Exercise text:
Start of Block
The kit consists of 278 gray plastic parts and a small photo-etched (PE) fret. Clear parts were separately bagged and scratch-free. Parts are included to build either the MH-6 transport (troop benches and fast ropes) or AH-6 gunship (M134 miniguns, LAU-68 rocket pods, and AGM-114 Hellfire missiles).

The 23-page instructions have clear illustrations but don’t specify which parts are unique to each version. In the middle of the booklet is a decal placement guide that has nice colored renderings of the birds. Four decal options are included in the kit (three AH and one MH).

Fine moldings highlight the kit, including sharp rivets on the body. Unfortunately, flash and ejector-pin marks mar some parts, and the plastic is brittle, making it difficult to cleanly remove small parts from the trees. Many of the minigun barrels were broken in my kit.

The build starts with the pretty complete and nicely detailed Allison turboshaft engine. Swap parts B70 and B71; they are mislabeled in the instructions. The engine doors can be posed open or closed.

All the glass puts the cockpit in full view; Kitty Hawk provides plenty of detail, including PE harnesses for the pilots, MP5 submachine guns for the crew (a nice touch), controls, and decals for the instrument panel.
End of Block
What to work on:
1 - In the helicopter kit review, how many decal options come with the kit?
2 - Pick up the helicopter kit review after its final sentence and carry it forward.

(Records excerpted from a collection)
Start of Block
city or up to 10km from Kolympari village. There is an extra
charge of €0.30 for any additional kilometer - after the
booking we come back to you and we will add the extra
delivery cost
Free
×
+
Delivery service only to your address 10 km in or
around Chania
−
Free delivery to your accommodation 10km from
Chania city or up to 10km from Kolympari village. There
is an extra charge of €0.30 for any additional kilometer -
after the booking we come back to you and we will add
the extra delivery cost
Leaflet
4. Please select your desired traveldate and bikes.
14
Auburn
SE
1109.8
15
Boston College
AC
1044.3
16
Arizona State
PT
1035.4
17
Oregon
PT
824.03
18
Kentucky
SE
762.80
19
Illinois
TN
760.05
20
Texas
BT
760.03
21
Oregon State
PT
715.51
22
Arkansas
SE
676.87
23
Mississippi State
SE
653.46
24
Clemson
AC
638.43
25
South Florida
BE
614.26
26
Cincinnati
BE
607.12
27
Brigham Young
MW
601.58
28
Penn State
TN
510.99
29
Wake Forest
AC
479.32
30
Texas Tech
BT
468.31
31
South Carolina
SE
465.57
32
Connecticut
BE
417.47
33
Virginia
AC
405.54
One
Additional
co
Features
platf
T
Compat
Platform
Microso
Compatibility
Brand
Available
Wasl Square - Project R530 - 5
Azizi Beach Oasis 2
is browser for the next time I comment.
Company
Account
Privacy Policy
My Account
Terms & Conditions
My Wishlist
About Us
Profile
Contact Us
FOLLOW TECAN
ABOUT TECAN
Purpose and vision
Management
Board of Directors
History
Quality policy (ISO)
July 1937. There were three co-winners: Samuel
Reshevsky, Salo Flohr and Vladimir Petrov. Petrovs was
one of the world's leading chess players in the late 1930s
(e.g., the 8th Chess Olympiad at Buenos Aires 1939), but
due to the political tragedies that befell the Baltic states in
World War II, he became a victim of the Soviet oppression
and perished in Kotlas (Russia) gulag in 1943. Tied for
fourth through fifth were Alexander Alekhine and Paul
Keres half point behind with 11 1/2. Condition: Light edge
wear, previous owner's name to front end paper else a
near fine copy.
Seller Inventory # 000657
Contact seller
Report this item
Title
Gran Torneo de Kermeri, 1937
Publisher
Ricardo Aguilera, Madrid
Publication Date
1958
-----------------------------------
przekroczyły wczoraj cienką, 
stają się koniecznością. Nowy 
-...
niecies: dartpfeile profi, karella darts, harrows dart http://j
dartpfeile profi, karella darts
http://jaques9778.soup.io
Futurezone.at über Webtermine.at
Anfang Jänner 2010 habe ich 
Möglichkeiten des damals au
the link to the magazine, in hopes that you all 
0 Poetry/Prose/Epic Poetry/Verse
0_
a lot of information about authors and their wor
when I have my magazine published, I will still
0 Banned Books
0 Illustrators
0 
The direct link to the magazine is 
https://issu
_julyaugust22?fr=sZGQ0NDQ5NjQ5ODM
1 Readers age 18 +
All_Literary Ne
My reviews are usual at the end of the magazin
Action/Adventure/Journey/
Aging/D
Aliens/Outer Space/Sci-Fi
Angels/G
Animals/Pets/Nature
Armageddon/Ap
End of Block
Solved tasks:
1 - Four: three for the AH version and one for the MH version.

2 -
Steps 6 and 7 are optional, depending on which of the versions you are building. Choose Step 6 — ammunition boxes and weapon pylons — for the AH-6, which I built. Step 7 provides the side benches for the MH-6.

Step 9 is a bit tricky: In order to fit the windscreen, placement of the main interior assembly must be spot on or the control panel will prevent the windscreen from meeting the bottom of the fuselage. Dry-fit the fuselage halves over the interior and tape the windscreen in place to ensure everything fits before gluing the fuselage together.

The M134s assemble from individual barrels, and most of them in my kit were either broken on the sprue or broke during removal. Assembly of the miniguns also was frustrating because the parts are tiny and the instructions lack detail. (Online references proved invaluable.) If I build another kit, I will replace the M134s with aftermarket parts. The instructions show the ammo belts running over the armament mounts, but they should run under.

In Step 15, the directions have you attach the fast-rope bars, but they are only appropriate for the MH-6; leave them off if you are building the gunship.

I used a little filler on the fuselage seam and where the tail meets the body. Be careful to not sand away any of the finely molded rivets.

The final additions were the different antennas and sensors; check references for the correct parts on the bird you are building.
 
I painted my model using Tamiya NATO black for a faded finish.

Although printed with a flat finish, the decals went on without issues or silvering and reacted well to setting solutions. However, the stencils should be green, not gray — the color wasn’t changed until the 2000s, and all of the marking options are from the early 1990s. Note also that the color diagrams show some later equipment not used in this kit, including the nose FLIR pod, six-blade main rotor, and four-blade tail rotor.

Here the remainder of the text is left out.